Entries supplied.
◆ ◆ ◆ ◆ ◆ ◆ ◆

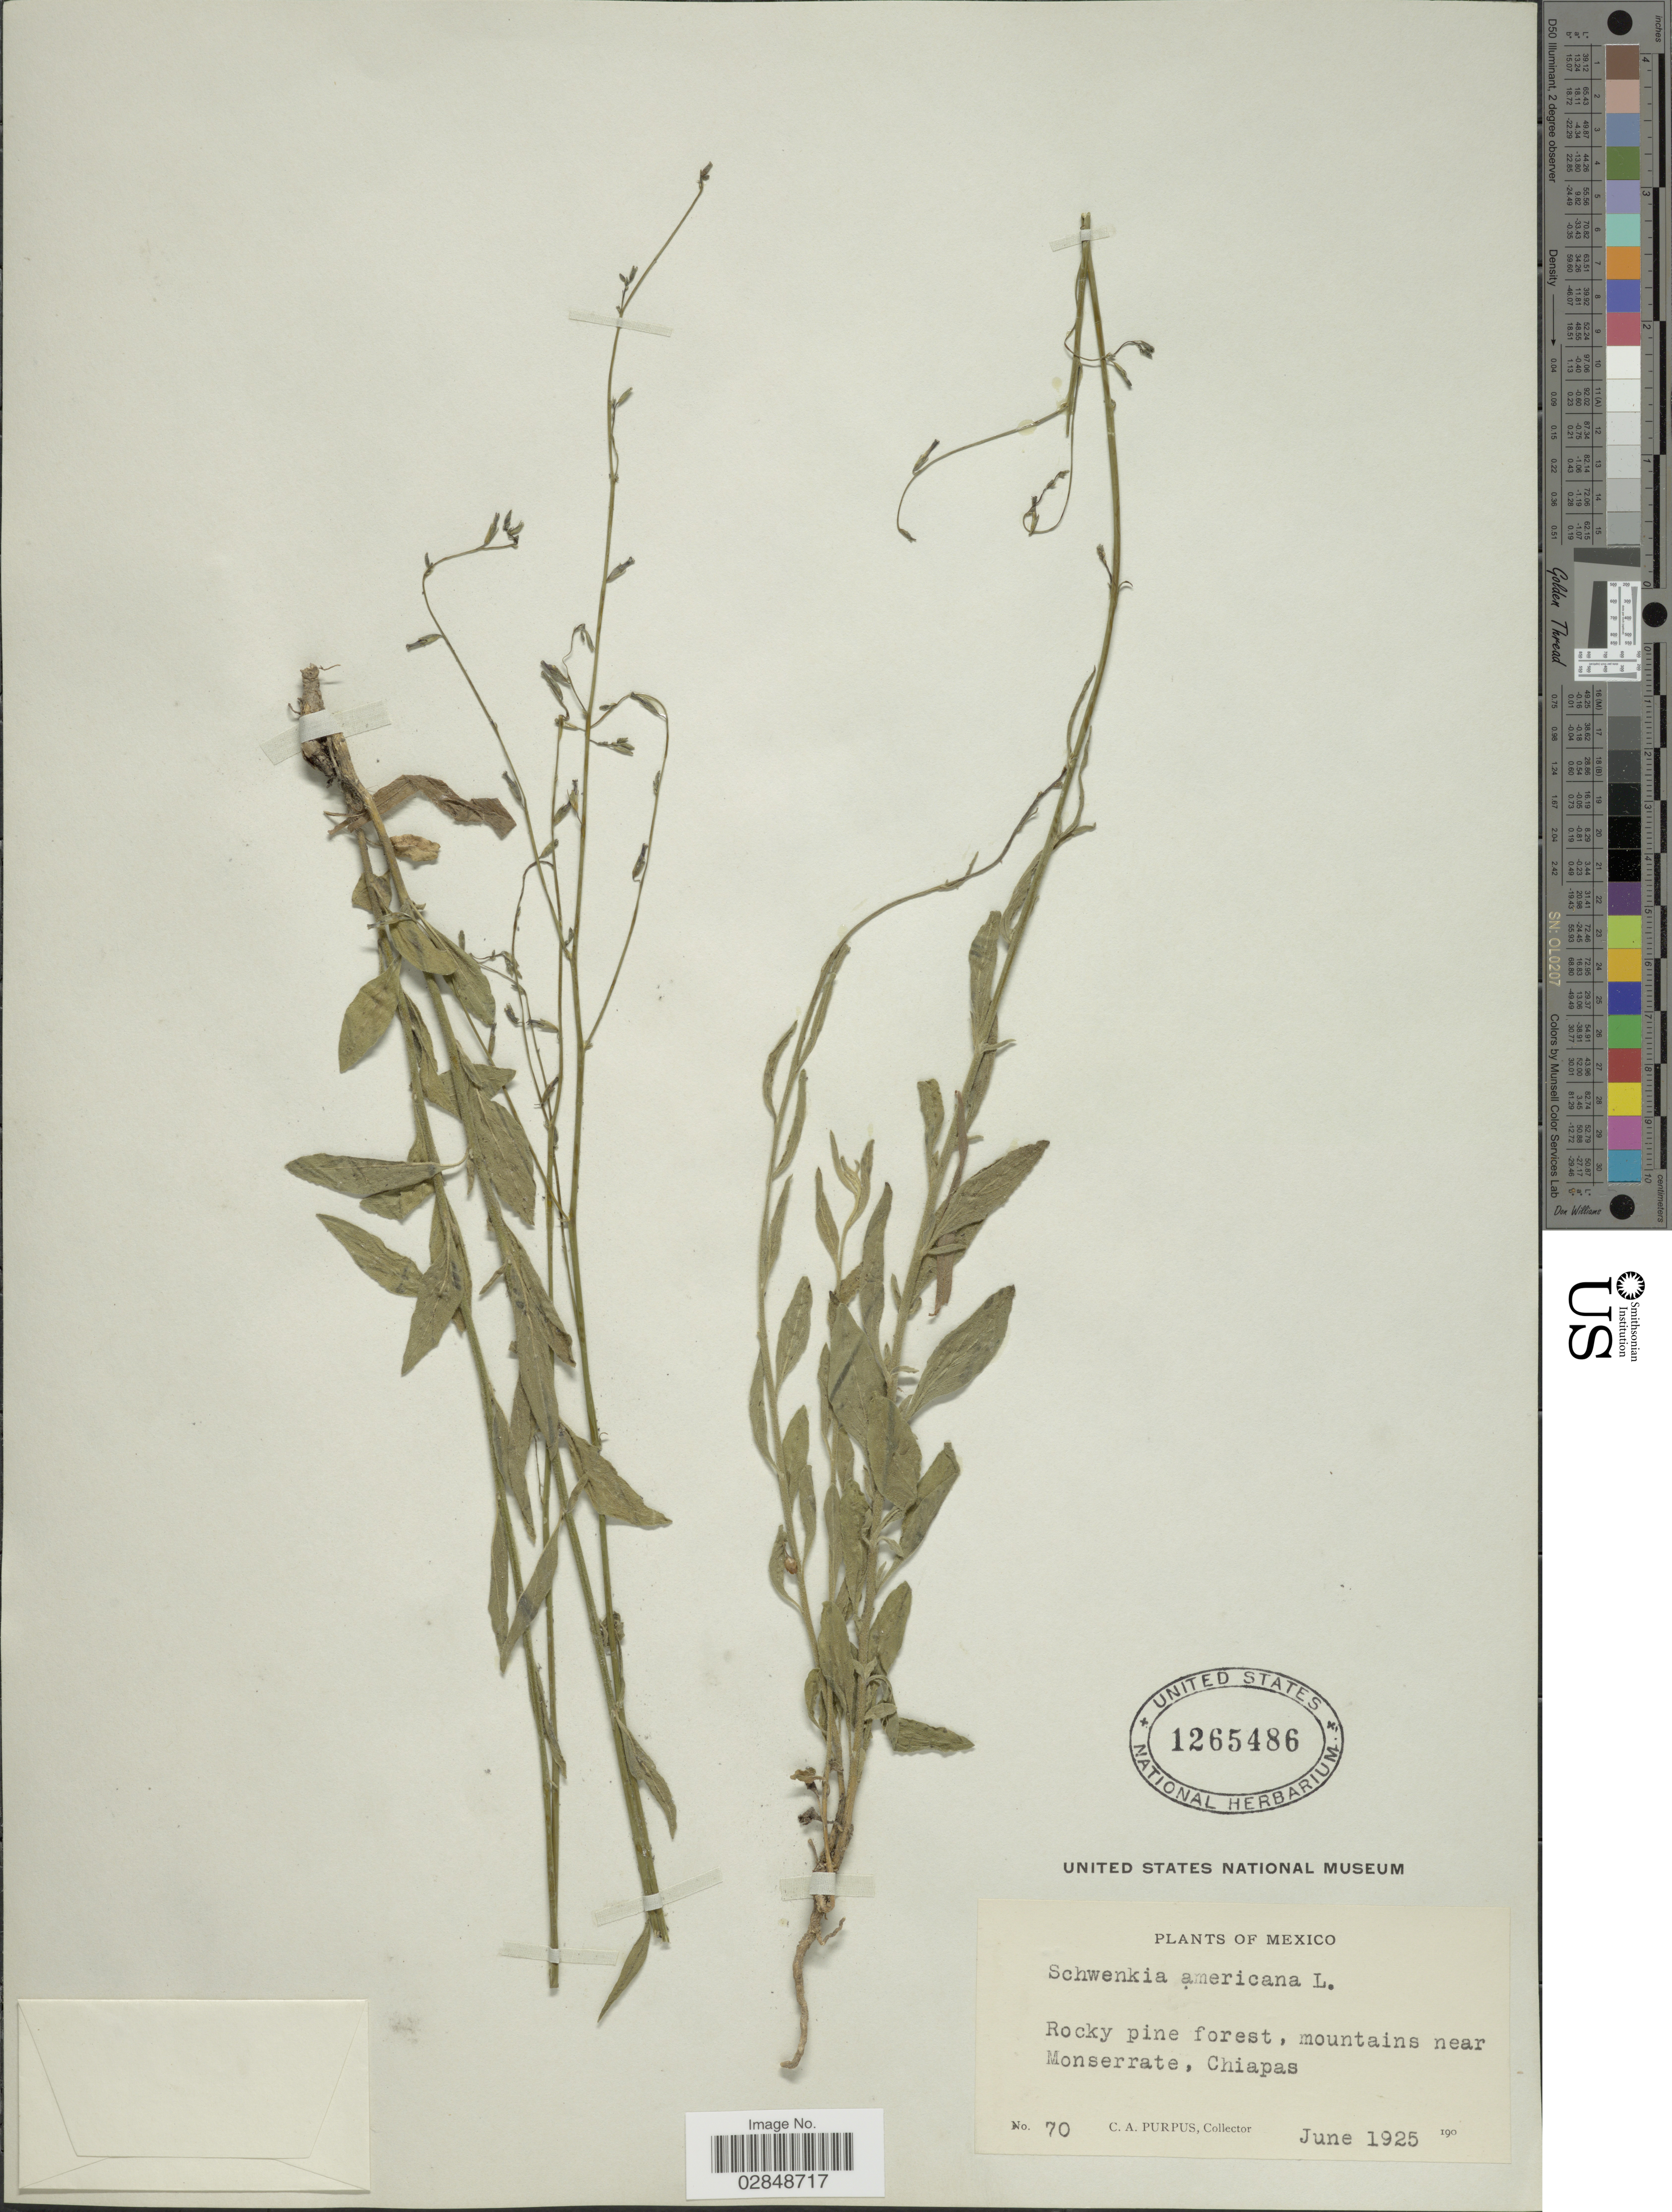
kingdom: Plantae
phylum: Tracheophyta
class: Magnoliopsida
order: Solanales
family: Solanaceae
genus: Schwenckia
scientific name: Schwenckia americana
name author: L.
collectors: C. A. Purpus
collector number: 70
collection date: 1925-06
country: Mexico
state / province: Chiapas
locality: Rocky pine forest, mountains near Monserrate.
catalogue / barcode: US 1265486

◆ ◆ ◆ ◆ ◆ ◆ ◆

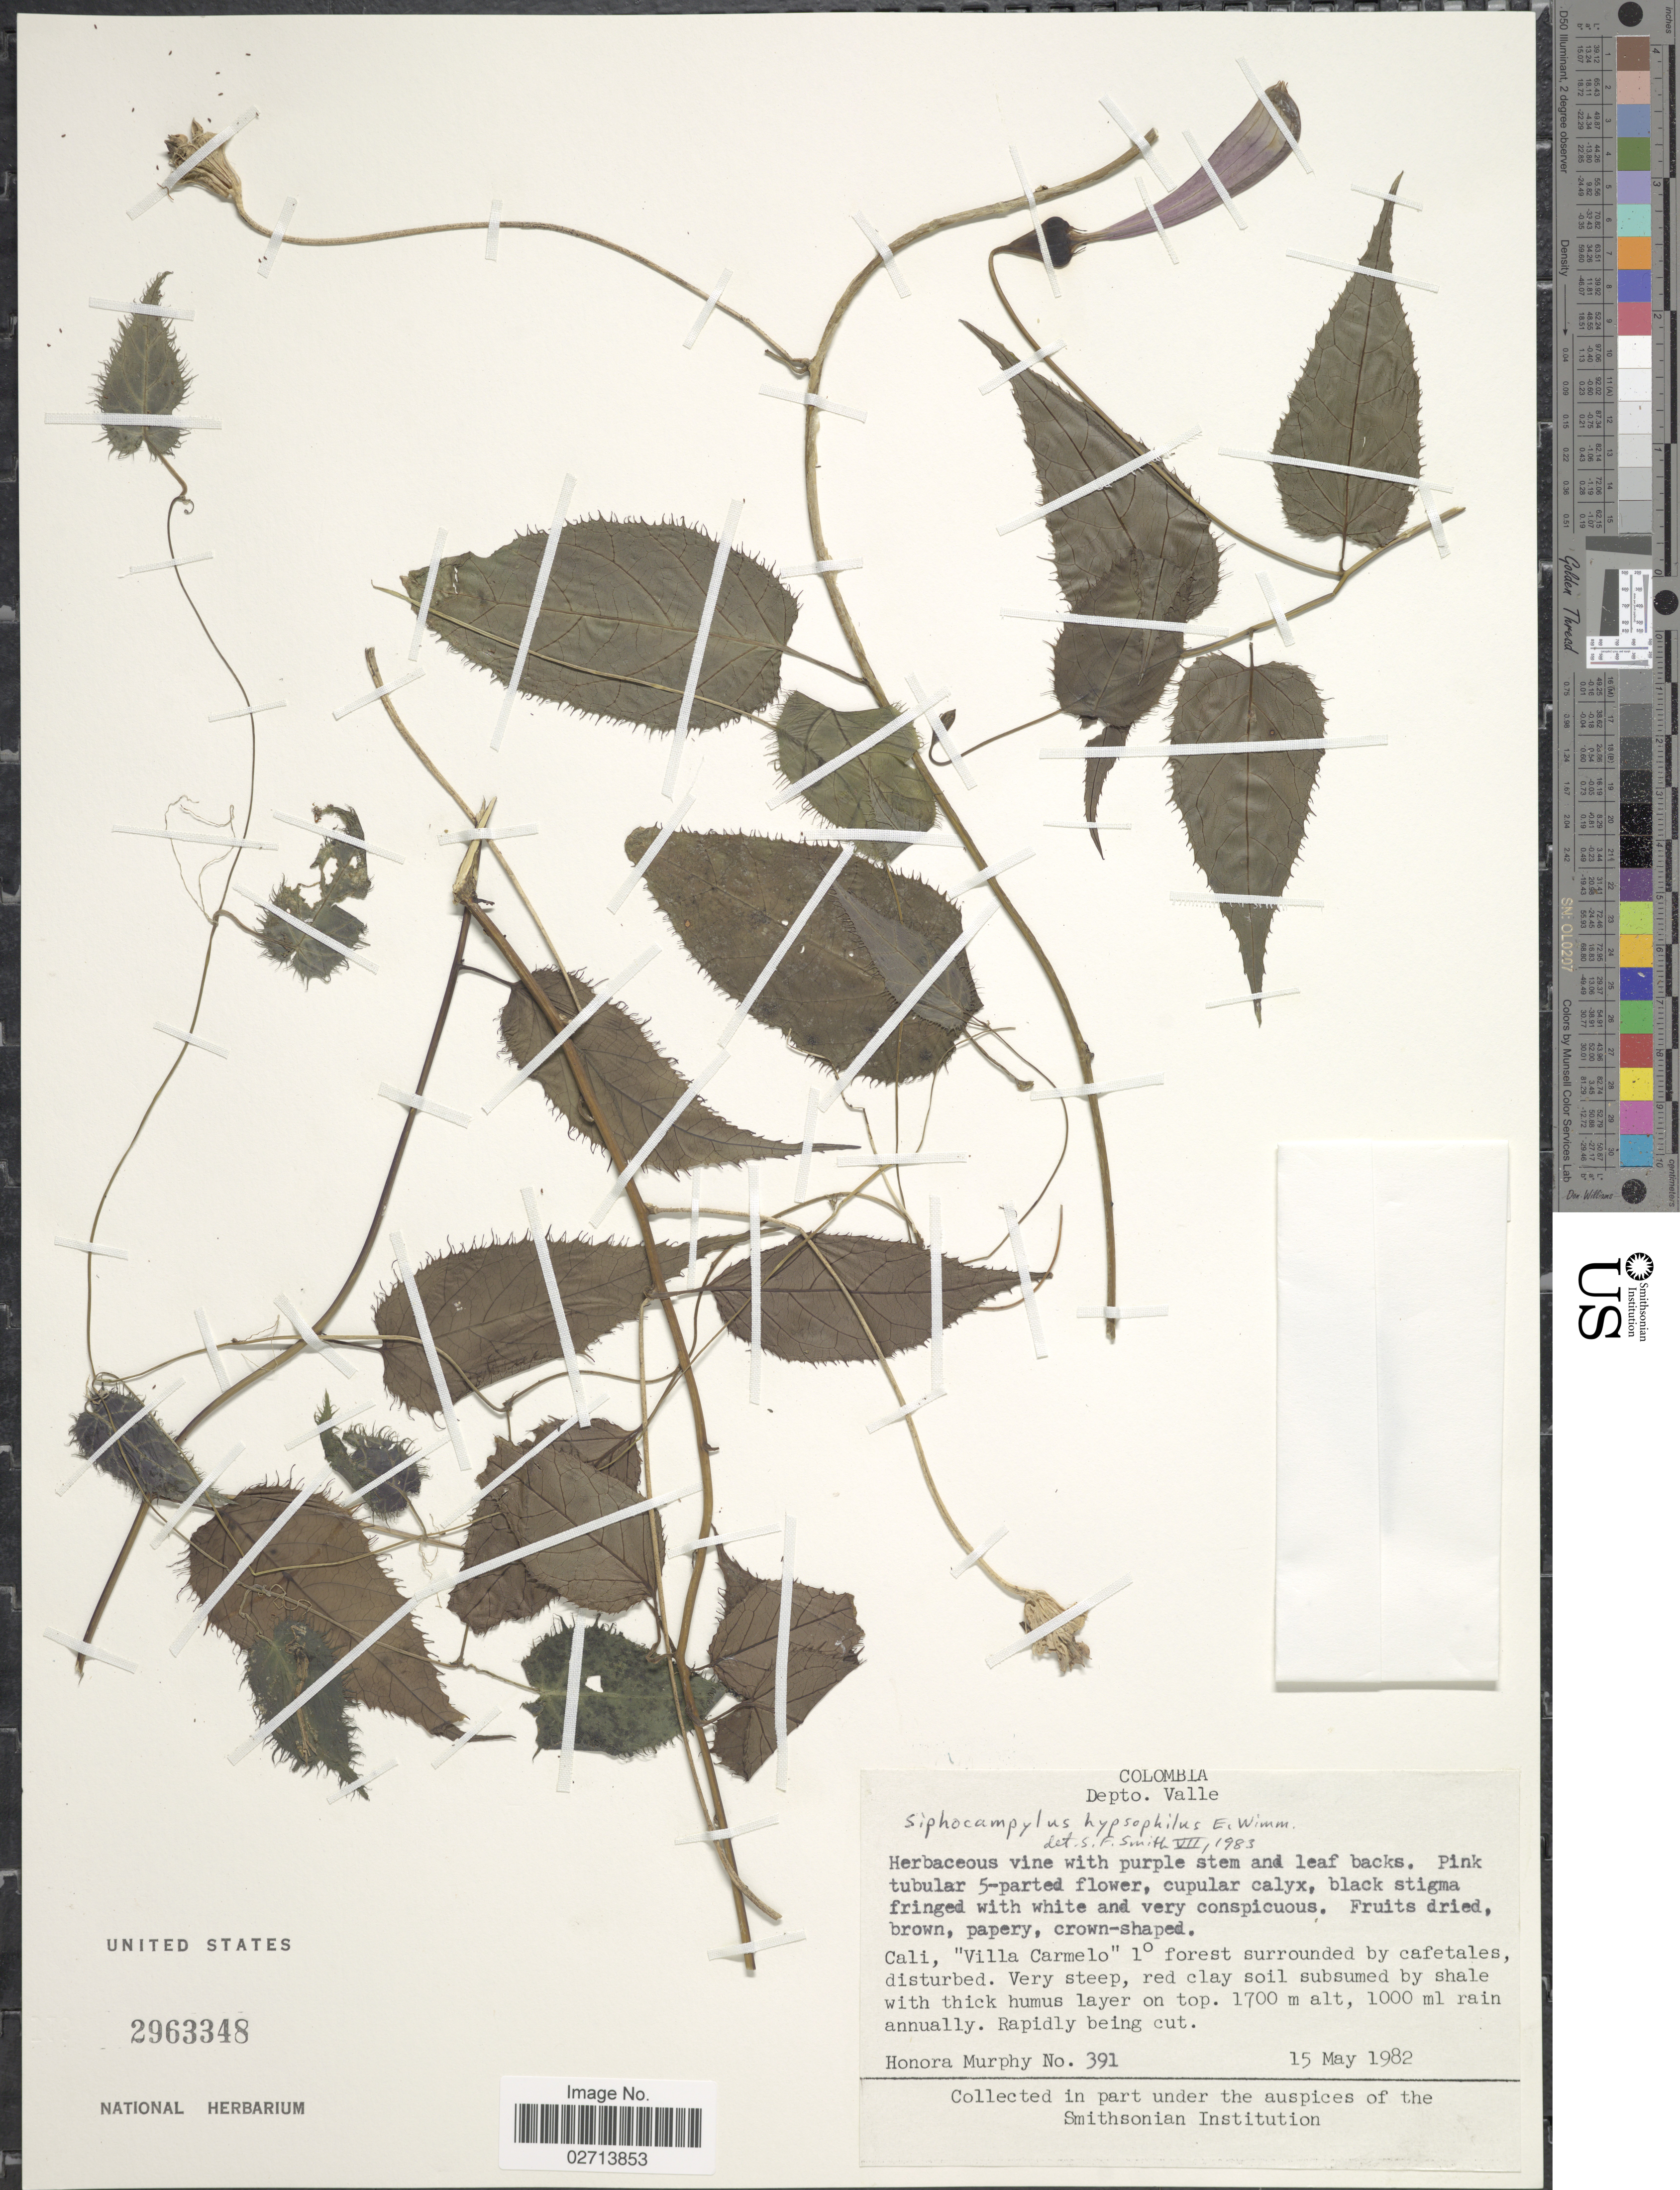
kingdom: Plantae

◆ ◆ ◆ ◆ ◆ ◆ ◆

Rewrite everything from the line that contains "collectors: C. A. Purpus" down to the line that contains "locality: Rocky pine", with "locality" replaced by "site" and all else unchanged.

collectors: C. A. Purpus
collector number: 70
collection date: 1925-06
country: Mexico
state / province: Chiapas
site: Rocky pine forest, mountains near Monserrate.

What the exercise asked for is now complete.